Sauvé ! Deux silhouettes là-bas. Deux types qui descendent sur la plage. Je vais les appeler à l’aide. Il était temps, nom de Dieu. C’est parfait, ils se dirigent vers la mer. Ils ôtent leurs chaussures, ils font des revers à leurs pantalons. Ils veulent toucher l’eau, comme on dit, on dit de ces conneries.
Il y en a un des deux qu’il me semble connaître. Cet air accablé, cette moustache raide, ces cheveux assez longs, mais rares, de part et d’autre d’un crâne dégarni, j’ai déjà vu cette tête. Mais oui, c’est… ah ! Impossible de mettre un nom sur ce visage aux traits tirés. Il m’est familier et pour autant je ne vois pas le lien entre nous. Les deux hommes regardent dans ma direction, c’est le moment. Il faut que je leur fasse signe. Ils doivent penser que je nage tranquillement. Ils s’imaginent que je me baigne. Quels cons !
C’est un acteur, mais oui ! Voilà, je le reconnais. Un comédien assez célèbre quoique abonné plutôt aux seconds rôles. Je ne retrouve pas son nom, c’est énervant. Qui est-il ? Je ne connais que lui. Je l’ai vu mille fois au cinéma. En même temps, je suis incapable de citer un titre de film dans lequel il joue. Que c’est agaçant ! Que fait-il sur l’île ? Il doit être en vacances.

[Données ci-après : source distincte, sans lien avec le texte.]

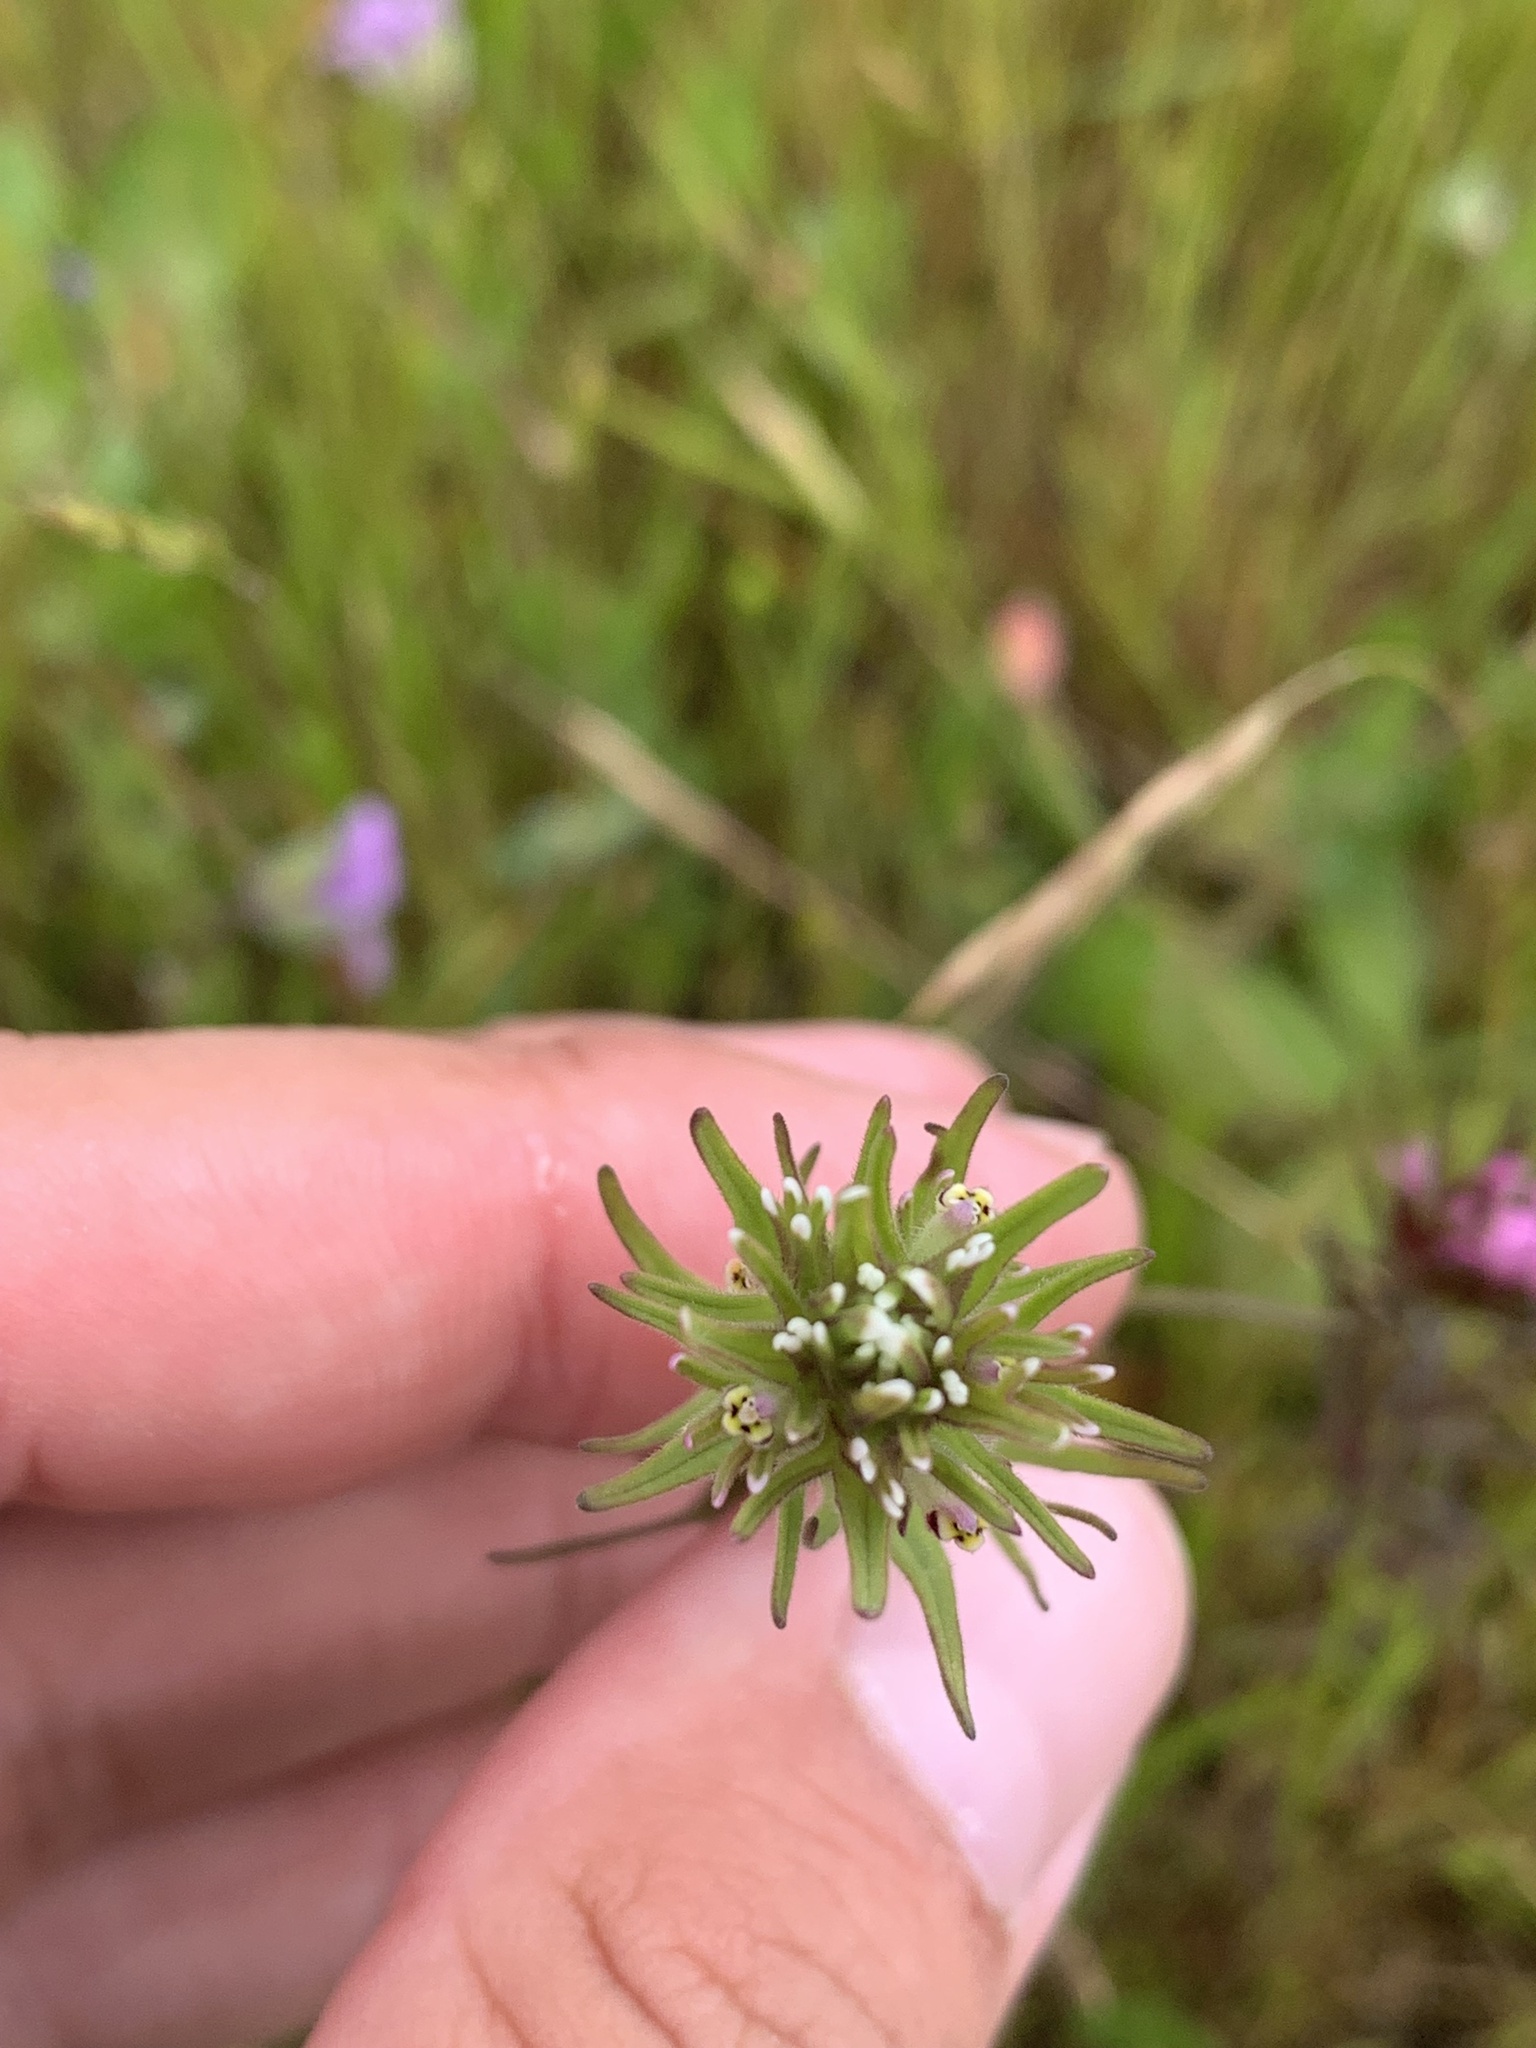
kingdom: Plantae
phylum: Tracheophyta
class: Magnoliopsida
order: Lamiales
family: Orobanchaceae
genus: Castilleja
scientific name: Castilleja attenuata
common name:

Ou en tournage. Mais je ne peux pas solliciter son aide. Ce serait ridicule. Si je l’appelle, d’ailleurs, il va me prendre pour un de ses admirateurs. Alors que, franchement, jusqu’à ce jour je n’avais seulement jamais fait le point sur lui. Puis son nom m’échappe. Mais si je crie, il va croire que je suis un de ces crampons qui cherchent toujours à se faire remarquer des célébrités, qui les importunent jusque sur les lieux de leurs villégiatures. Bon, c’est vrai que je me cramponnerais volontiers à lui, je suis à bout de forces. Vais-je me laisser mourir par amour-propre, par gêne, par honte, ou par crainte d’un malentendu, pour ne pas quémander le secours de ce type dont l’opinion sur ma personne m’indiffère absolument ? Comment s’appelle-t-il, j’ai son nom sur le bout de la langue.
Si je me noie, la mémoire me reviendra peut-être. Il paraît que… Quelle ironie ! Quel con ! Tant pis, je me retourne sur le dos. Je n’ai plus de bras. Je pars.
… et je fus emporté par la mer. Je ne dérivai pas longtemps. Bientôt je m’échouai sur les rochers qui affleuraient à la sortie de la crique. Et je pus rejoindre la plage à pied sec en longeant la falaise. Il n’y avait plus personne. Le lendemain, au café du port, mon frère me désigna un homme assis non loin de nous : – Tu as vu, c’est Patrick Chesnais. Le garçon justement déposait un café devant lui. Patrick Chesnais le porta à ses lèvres et, sans émotion, sans curiosité, je le regardai boire la tasse.